It’s been rumored for quite some time that Google might block third-party cookies. This is due to the fact that Chrome is the only browser without the option to do so. Amidst all these rumors, Google is testing a couple of stuff to improve security. The pieces in question are two Chrome flags. While these flags will make cookies secure for everyone, there are a few negative aspects as well.
For people unaware, cookies, in simple words, help your browser remember login credentials and other nuances. While it is very convenient, it can be exploited in a number of ways. For instance a website could take advantage of your saved credentials for another site. To prevent this, cookies were tagged by the developers to make them secure for the users. However, given the fact that this was an optional security measure relying solely on the developer’s choice, it was still not that efficient. Google aims to change things with these two new flags.
As 9to5Google reports, the two new flags in Google Chrome will ensure that ALL cookies are equipped with those security tags by default. The tags in question are the Secure and SameSite tags. Tagging a cookie with Secure ensured that it was used when making an HTTPS connection. Similarly, SameSite has two types, ie, Lax and Strict. While Strict completely blocks a cookie from being used when connecting from one website to another, Lax blocks cookies when connecting from one website to certain secure aspects of the other.

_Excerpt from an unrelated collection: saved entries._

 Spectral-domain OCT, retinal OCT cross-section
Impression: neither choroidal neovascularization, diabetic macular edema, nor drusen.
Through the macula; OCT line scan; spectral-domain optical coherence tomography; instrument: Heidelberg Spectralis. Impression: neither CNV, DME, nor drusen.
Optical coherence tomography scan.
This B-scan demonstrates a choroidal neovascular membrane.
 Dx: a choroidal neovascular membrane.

The two new flags aim to implement Secure and SameSite tags in all cookies.
Firstly, we have the #same-site-by-default-cookies flag. This flag makes all cookies without a SameSite tag Lax by default. That is, they behave as if they were tagged with SameSite “Lax”. Secondly, we have the #cookies-without-same-site-must-be-secure flag. Enabling this flag will tag all cookies devoid of SameSite as Secure as well. This would add some substantial level of security. However, this flag might create a number of troubles. This is due to the fact that a number of websites haven’t made the switch to HTTPS yet.
The aforementioned flags have already made their way into Chrome Canary. 9to5Google speculates that it’ll not be reaching the end user until Chrome 76, at the earliest. The flags will definitely go through a lot of testing by the developers, considering they might affect websites significantly when enabled. Given the fact this is still in an experimental phase, there is ample possibility that it might not even make its debut in the stable, normal version of Chrome.